Sul fronte del bel vivere Bulgari aprirà nel 2022 un hotel extralusso a Roma, di fronte al restaurato mausoleo di Augusto. Bulgari è dal 2012 sotto il controllo di Lvmh, il gruppo dei brand di alta gamma. Il restauro dell’Augusteo è stato finanziato da Tim, che ha tra gli azionisti Vivendi che in èra gialloverde e giallorossa aveva molto litigato con le controparti italiane, finché il governo Draghi ha propiziato un nuovo vertice – Salvatore Rossi, Luigi Gubitosi, Giovanni Gorno Tempini, Arnaud de Puyfontaine, Luca De Meo (italianissimo ad di Renault a sua volta controllata dal Tesoro francese) – per fare pace. Forse c’è qualcosa di simbolico nel fatto che a riportare allo splendore la tomba del primo imperatore romano e lanciare un albergo che punta sulla rinascita post pandemia siano in varia misura capitali d’oltralpe: di sicuro ci credono, né sono certo atti ostili. Lvmh è appena salita dal 3,2 al 10 per cento nella Tod’s, e il suo proprietario Bernard Arnault è stato accolto da Diego Della Valle come “un vecchio amico”. Di certo i francesi rispetteranno l’italianità dei mocassini a pallini, come già fanno con Bulgari, Fendi, Loro Piana.

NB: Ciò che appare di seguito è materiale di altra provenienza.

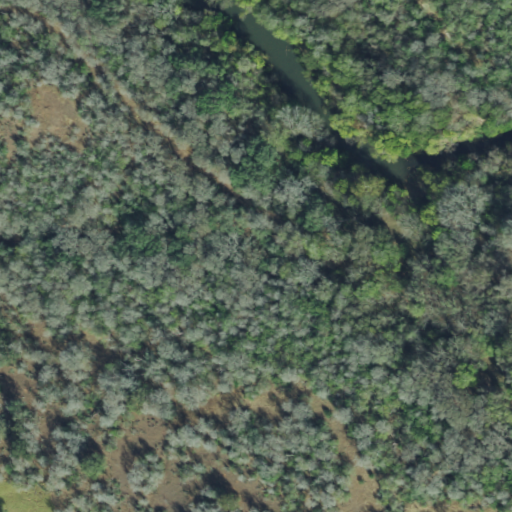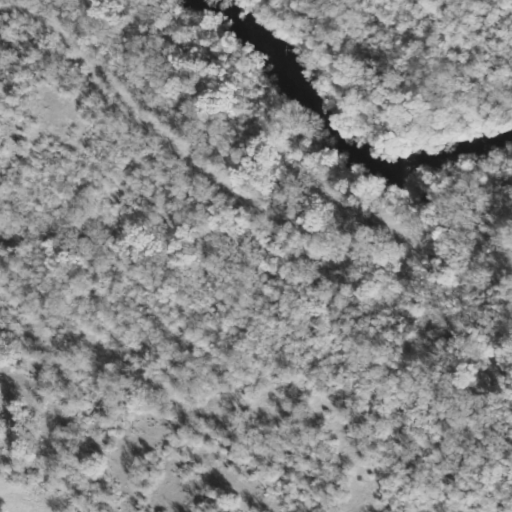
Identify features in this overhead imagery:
river: (343, 125)
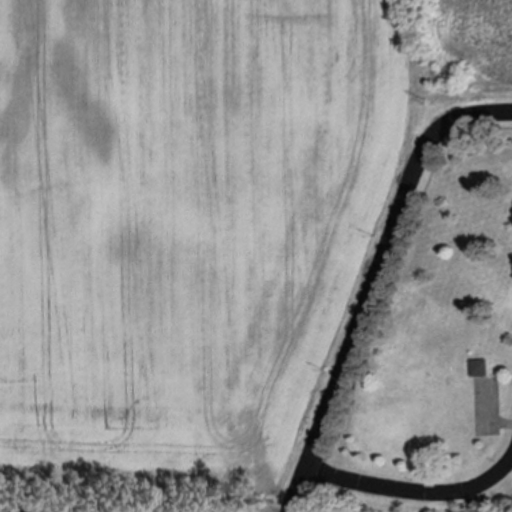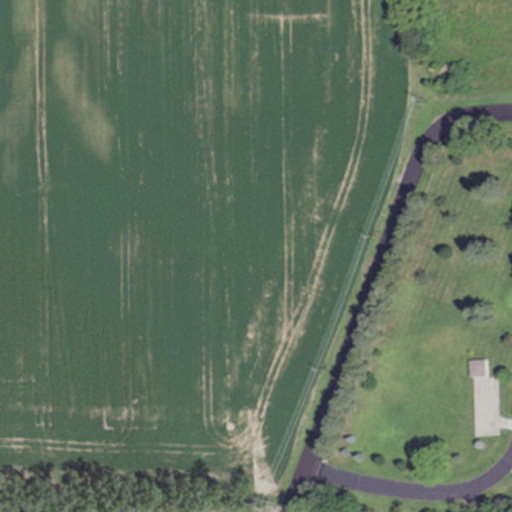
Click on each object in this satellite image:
road: (373, 283)
building: (480, 368)
road: (413, 493)
building: (19, 511)
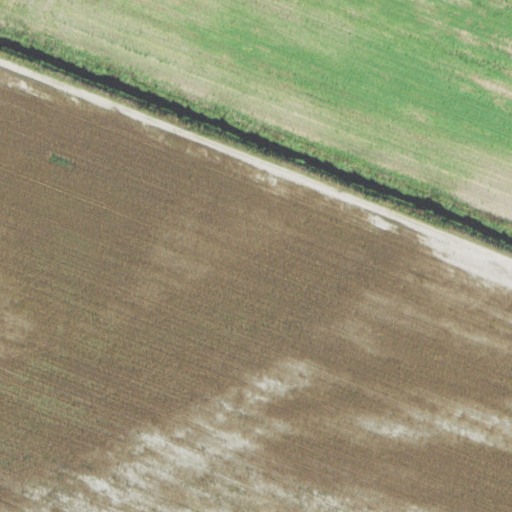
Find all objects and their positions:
road: (257, 156)
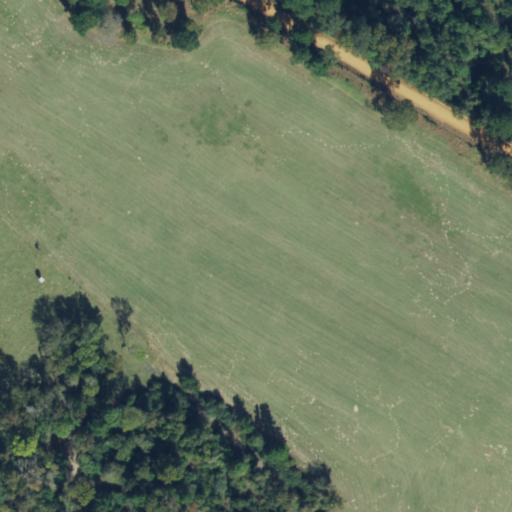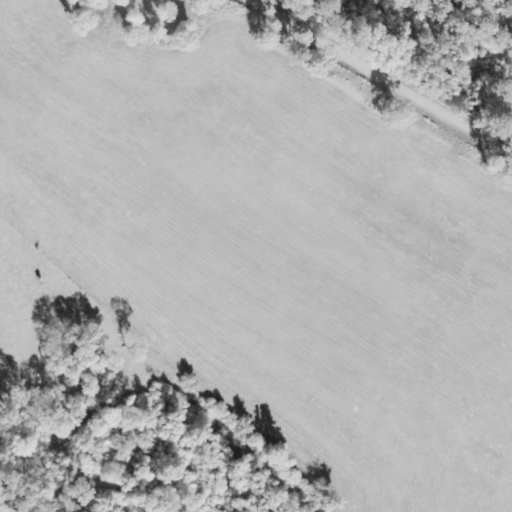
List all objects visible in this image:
road: (378, 80)
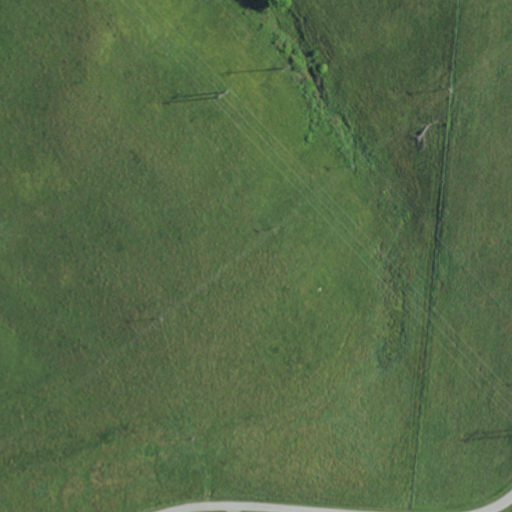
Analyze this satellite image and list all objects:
road: (331, 509)
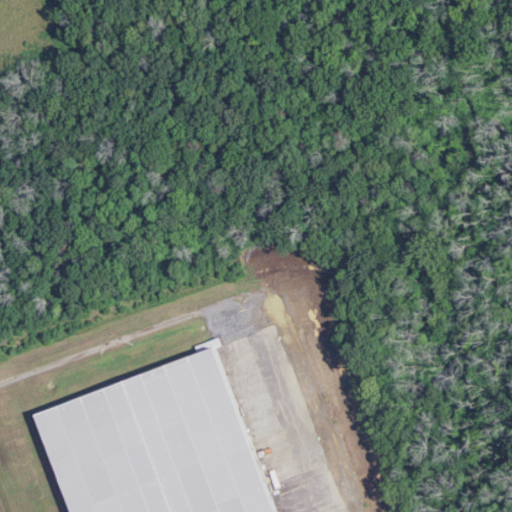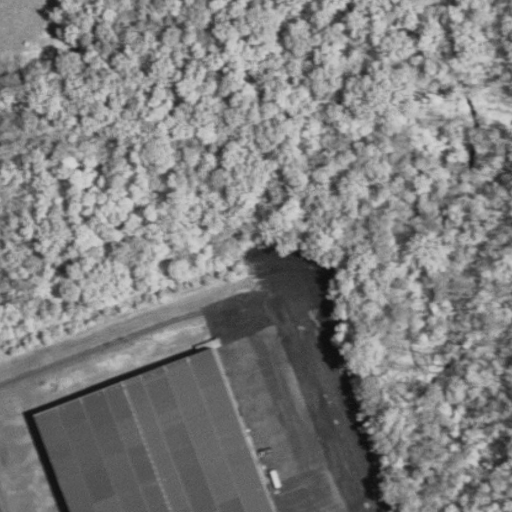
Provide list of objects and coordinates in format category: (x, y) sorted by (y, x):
road: (329, 367)
building: (160, 443)
building: (161, 443)
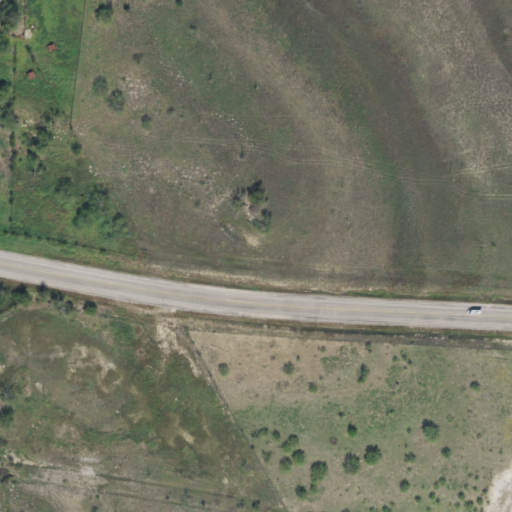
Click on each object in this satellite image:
road: (254, 301)
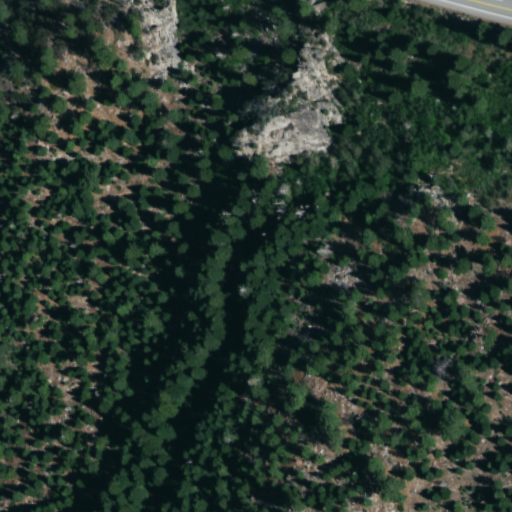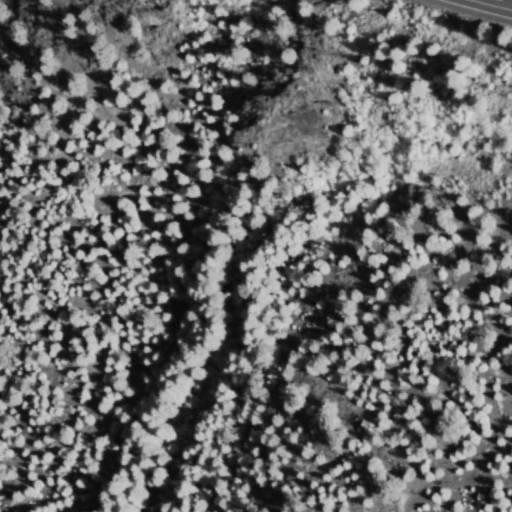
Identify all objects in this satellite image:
road: (492, 4)
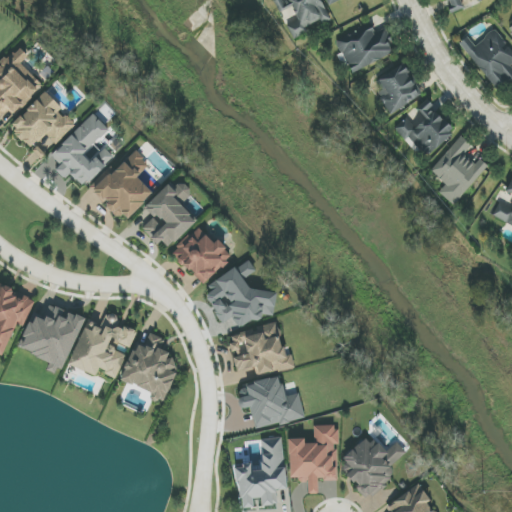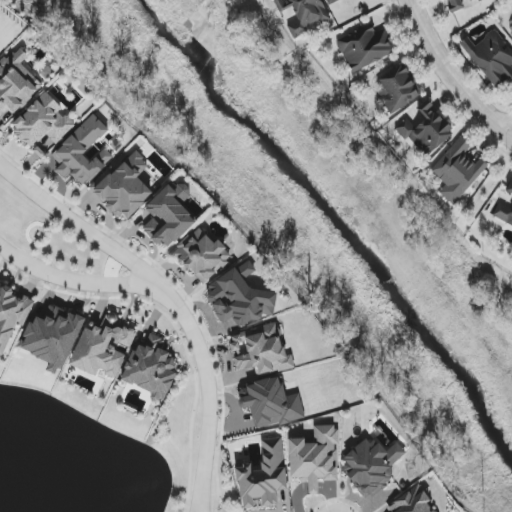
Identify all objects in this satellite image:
building: (332, 1)
building: (455, 5)
building: (304, 13)
building: (510, 28)
building: (364, 48)
road: (451, 76)
building: (15, 84)
building: (396, 89)
building: (43, 123)
building: (426, 129)
road: (510, 132)
building: (82, 153)
building: (457, 171)
road: (1, 186)
building: (124, 187)
building: (504, 210)
building: (202, 255)
building: (240, 298)
building: (12, 314)
building: (51, 337)
building: (101, 348)
building: (260, 351)
building: (150, 368)
road: (209, 392)
building: (270, 403)
building: (315, 457)
building: (371, 466)
building: (263, 475)
building: (411, 502)
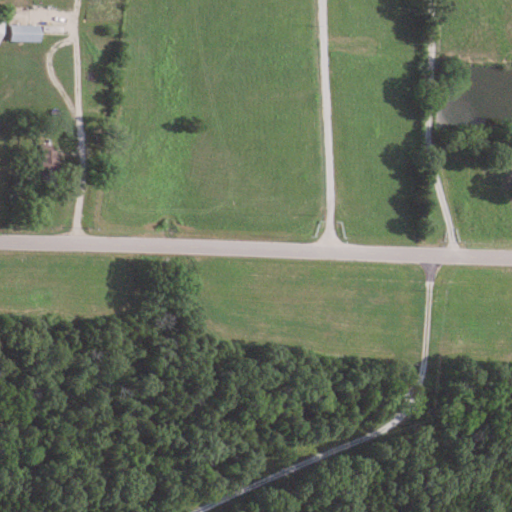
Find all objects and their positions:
building: (0, 22)
building: (21, 32)
road: (76, 89)
road: (325, 124)
road: (424, 128)
road: (256, 247)
road: (371, 430)
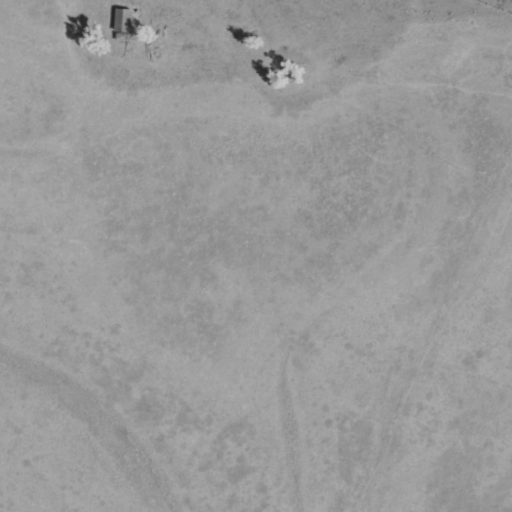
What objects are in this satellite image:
building: (125, 21)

Altrettanto certo è che a Parigi sono stati capaci di creare un sistema globale del lusso, cosa che non è riuscita a Roma o Milano. Ma non parlate di colonialismo. 


A Stellantis il portoghese Carlos Tavares dopo aver risanato Peugeot-Citroen, vale simbolicamente quanto De Meo, ex Fca, a Renault. Così come il francese Philippe Donnet, ceo di Generali, è marcato sempre più stretto dai capitali italiani di Francesco Gaetano Caltagirone e Leonardo Del Vecchio. Ieri Caltagirone non si è presentato in assemblea e non ha votato il bilancio 2020 firmato Donnet, approvato da Mediobanca dove i soci francesi sono il 7 per cento, compreso Vincent Bolloré la cui Vivendi, azionista anche di Mediaset, oltre che di Tim, sta negoziando una tregua con la famiglia Berlusconi intorno al progetto di polo televisivo europeo, basato in Olanda. Vivendi è primo azionista di Mediaset e dovrebbe scendere lasciando campo a Fininvest e altri capitali (si parla anche di Google), necessari dopo la scalata di Mediaset a Prosiebensat.1, maggiore broadcaster tedesco e secondo europeo. Tutto questo, per limitarsi alle manovre in corso, quanto ha a che fare con guerre Francia-Italia? Zero in termini di ostilità o velleità coloniali. Tutto in termini di un mercato di capitali, e ancora più di consumatori, che è ormai comune e attende solo il boom post Covid. Dopo la Brexit, e con l’incertezza politica che aleggia sulla Germania (simboleggiata dallo splendido isolamento del gruppo Volkswagen), Parigi e Roma sono sempre più destinate a giocare nello stesso campionato, condividendone regole e risultati. Si chiama mercato.